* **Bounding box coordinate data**
________

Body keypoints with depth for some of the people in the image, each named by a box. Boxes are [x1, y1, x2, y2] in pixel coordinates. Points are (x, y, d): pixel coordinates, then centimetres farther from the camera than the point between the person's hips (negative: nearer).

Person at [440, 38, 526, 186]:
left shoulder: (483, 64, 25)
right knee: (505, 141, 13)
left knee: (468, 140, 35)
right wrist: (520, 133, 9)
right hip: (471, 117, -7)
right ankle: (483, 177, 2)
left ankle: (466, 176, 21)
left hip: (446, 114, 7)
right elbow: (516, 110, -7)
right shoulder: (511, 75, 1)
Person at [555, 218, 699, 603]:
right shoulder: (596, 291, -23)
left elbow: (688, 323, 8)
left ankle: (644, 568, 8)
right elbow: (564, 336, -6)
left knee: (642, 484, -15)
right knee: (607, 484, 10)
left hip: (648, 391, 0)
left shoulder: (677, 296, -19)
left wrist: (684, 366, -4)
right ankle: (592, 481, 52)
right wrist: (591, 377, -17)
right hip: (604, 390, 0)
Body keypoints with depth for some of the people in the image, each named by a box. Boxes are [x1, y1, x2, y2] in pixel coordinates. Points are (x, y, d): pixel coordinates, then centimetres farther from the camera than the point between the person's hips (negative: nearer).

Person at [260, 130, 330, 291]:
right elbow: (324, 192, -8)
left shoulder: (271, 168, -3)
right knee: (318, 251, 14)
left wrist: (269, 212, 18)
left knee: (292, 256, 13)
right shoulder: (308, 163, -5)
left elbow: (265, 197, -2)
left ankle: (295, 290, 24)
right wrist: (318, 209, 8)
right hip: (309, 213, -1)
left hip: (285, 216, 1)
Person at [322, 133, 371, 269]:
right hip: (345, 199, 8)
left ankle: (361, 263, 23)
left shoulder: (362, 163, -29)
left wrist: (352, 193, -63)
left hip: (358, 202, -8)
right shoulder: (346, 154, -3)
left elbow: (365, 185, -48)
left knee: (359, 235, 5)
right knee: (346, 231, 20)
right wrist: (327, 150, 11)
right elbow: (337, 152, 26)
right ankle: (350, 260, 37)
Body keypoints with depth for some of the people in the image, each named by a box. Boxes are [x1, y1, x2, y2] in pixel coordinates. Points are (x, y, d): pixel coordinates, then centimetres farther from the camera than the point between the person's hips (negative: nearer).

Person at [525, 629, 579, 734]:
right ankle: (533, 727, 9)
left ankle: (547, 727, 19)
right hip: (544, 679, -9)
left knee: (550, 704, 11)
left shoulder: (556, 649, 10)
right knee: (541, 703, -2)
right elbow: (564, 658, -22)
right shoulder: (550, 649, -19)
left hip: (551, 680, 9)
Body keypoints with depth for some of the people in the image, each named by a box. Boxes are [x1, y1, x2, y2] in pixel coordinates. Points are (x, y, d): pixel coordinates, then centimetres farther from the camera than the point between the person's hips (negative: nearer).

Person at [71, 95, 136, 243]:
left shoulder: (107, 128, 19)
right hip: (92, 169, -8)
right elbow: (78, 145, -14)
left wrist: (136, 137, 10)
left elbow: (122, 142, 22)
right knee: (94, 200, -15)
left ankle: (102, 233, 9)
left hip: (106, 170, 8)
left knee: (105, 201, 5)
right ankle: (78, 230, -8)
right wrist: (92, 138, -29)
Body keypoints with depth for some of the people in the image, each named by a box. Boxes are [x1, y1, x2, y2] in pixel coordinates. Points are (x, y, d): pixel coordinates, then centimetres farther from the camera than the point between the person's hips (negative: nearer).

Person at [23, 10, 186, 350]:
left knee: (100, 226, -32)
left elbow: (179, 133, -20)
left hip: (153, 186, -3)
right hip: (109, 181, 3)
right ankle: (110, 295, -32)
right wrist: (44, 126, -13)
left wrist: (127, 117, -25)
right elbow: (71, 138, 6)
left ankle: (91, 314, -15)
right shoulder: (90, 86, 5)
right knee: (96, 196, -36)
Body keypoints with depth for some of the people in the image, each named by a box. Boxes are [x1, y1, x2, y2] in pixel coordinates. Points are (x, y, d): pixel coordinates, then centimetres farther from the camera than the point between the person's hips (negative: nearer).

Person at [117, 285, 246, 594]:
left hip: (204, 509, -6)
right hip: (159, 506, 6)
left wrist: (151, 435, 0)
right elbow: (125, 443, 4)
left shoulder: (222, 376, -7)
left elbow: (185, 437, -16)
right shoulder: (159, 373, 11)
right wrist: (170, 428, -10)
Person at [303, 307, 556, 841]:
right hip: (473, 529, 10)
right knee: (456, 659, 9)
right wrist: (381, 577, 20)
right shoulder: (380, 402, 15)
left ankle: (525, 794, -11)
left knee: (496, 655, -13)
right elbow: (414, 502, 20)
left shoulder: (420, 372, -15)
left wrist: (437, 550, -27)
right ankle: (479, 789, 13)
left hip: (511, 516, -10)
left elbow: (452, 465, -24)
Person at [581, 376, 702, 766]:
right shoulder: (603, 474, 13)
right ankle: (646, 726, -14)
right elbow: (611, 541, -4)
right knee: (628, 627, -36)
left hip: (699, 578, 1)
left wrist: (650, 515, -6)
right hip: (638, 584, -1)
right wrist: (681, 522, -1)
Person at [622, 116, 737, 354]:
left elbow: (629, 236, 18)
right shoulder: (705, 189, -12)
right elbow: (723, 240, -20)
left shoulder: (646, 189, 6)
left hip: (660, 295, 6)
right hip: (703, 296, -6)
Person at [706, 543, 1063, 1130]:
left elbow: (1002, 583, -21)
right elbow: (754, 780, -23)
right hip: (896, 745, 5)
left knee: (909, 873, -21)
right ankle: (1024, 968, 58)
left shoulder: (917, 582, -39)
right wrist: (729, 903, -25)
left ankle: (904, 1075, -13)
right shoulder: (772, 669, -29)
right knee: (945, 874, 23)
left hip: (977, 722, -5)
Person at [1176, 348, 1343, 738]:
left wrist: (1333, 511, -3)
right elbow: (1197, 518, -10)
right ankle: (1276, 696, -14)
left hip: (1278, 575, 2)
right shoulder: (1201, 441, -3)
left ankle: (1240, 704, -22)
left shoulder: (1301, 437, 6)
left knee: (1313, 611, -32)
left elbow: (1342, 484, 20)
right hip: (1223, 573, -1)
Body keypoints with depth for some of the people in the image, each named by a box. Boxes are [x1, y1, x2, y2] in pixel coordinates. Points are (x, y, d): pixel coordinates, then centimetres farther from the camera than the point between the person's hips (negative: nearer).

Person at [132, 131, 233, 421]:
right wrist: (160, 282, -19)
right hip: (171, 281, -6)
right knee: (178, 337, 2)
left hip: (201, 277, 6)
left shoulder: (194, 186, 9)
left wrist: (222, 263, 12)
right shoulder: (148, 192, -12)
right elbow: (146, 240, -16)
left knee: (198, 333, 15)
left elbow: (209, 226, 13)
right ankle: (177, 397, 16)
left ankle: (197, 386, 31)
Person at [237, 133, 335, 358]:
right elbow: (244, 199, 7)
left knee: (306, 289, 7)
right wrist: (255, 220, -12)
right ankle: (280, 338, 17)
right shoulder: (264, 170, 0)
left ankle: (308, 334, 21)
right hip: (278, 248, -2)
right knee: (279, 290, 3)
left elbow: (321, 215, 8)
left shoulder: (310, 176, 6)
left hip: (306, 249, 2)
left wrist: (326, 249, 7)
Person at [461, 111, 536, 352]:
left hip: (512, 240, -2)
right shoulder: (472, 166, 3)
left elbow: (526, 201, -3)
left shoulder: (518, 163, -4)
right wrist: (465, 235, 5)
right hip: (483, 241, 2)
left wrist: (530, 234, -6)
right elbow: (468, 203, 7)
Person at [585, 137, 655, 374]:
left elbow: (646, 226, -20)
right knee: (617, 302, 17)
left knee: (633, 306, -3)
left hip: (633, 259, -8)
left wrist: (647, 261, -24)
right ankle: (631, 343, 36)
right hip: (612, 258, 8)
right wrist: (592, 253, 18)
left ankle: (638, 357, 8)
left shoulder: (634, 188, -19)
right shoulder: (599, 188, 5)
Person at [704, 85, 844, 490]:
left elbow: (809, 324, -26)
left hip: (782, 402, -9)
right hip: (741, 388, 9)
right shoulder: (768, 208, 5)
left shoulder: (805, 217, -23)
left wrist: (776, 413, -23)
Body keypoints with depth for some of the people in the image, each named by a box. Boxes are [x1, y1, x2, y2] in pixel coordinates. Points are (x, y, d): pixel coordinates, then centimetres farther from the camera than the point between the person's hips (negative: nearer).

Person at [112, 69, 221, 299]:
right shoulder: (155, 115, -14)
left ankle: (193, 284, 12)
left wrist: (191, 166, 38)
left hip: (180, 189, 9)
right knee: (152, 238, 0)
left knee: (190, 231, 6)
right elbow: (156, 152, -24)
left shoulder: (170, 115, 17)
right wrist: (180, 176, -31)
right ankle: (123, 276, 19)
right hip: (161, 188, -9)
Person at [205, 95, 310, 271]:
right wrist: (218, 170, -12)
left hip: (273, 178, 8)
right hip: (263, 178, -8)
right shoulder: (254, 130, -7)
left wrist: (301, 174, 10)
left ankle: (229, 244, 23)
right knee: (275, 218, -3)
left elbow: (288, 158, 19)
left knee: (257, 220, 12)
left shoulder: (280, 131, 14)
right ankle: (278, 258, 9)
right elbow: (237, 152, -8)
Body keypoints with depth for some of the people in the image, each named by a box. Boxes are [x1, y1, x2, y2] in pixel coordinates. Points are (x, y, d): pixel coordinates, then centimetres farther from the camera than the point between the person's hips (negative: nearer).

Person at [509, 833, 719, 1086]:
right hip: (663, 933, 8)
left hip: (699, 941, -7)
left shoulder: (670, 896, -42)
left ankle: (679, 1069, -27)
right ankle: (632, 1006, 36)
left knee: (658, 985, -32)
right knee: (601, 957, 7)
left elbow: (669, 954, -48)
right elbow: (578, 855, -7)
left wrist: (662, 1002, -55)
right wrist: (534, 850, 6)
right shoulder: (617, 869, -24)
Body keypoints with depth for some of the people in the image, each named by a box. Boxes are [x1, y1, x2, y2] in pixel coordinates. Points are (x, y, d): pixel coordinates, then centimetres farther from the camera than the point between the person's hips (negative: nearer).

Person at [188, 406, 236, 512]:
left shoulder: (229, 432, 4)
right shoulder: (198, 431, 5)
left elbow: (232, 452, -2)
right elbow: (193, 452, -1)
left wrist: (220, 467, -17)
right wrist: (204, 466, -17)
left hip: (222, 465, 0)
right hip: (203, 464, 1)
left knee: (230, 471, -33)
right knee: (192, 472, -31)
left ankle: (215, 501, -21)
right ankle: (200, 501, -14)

________

Could you return exactly the stretch of the data above that starts at the line with "left ankle: (308, 334, 21)" and ends at the line with "left knee: (633, 306, -3)", both lines included?

left ankle: (308, 334, 21)
right hip: (278, 248, -2)
right knee: (279, 290, 3)
left elbow: (321, 215, 8)
left shoulder: (310, 176, 6)
left hip: (306, 249, 2)
left wrist: (326, 249, 7)
Person at [461, 111, 536, 352]:
left hip: (512, 240, -2)
right shoulder: (472, 166, 3)
left elbow: (526, 201, -3)
left shoulder: (518, 163, -4)
right wrist: (465, 235, 5)
right hip: (483, 241, 2)
left wrist: (530, 234, -6)
right elbow: (468, 203, 7)
Person at [585, 137, 655, 374]:
left elbow: (646, 226, -20)
right knee: (617, 302, 17)
left knee: (633, 306, -3)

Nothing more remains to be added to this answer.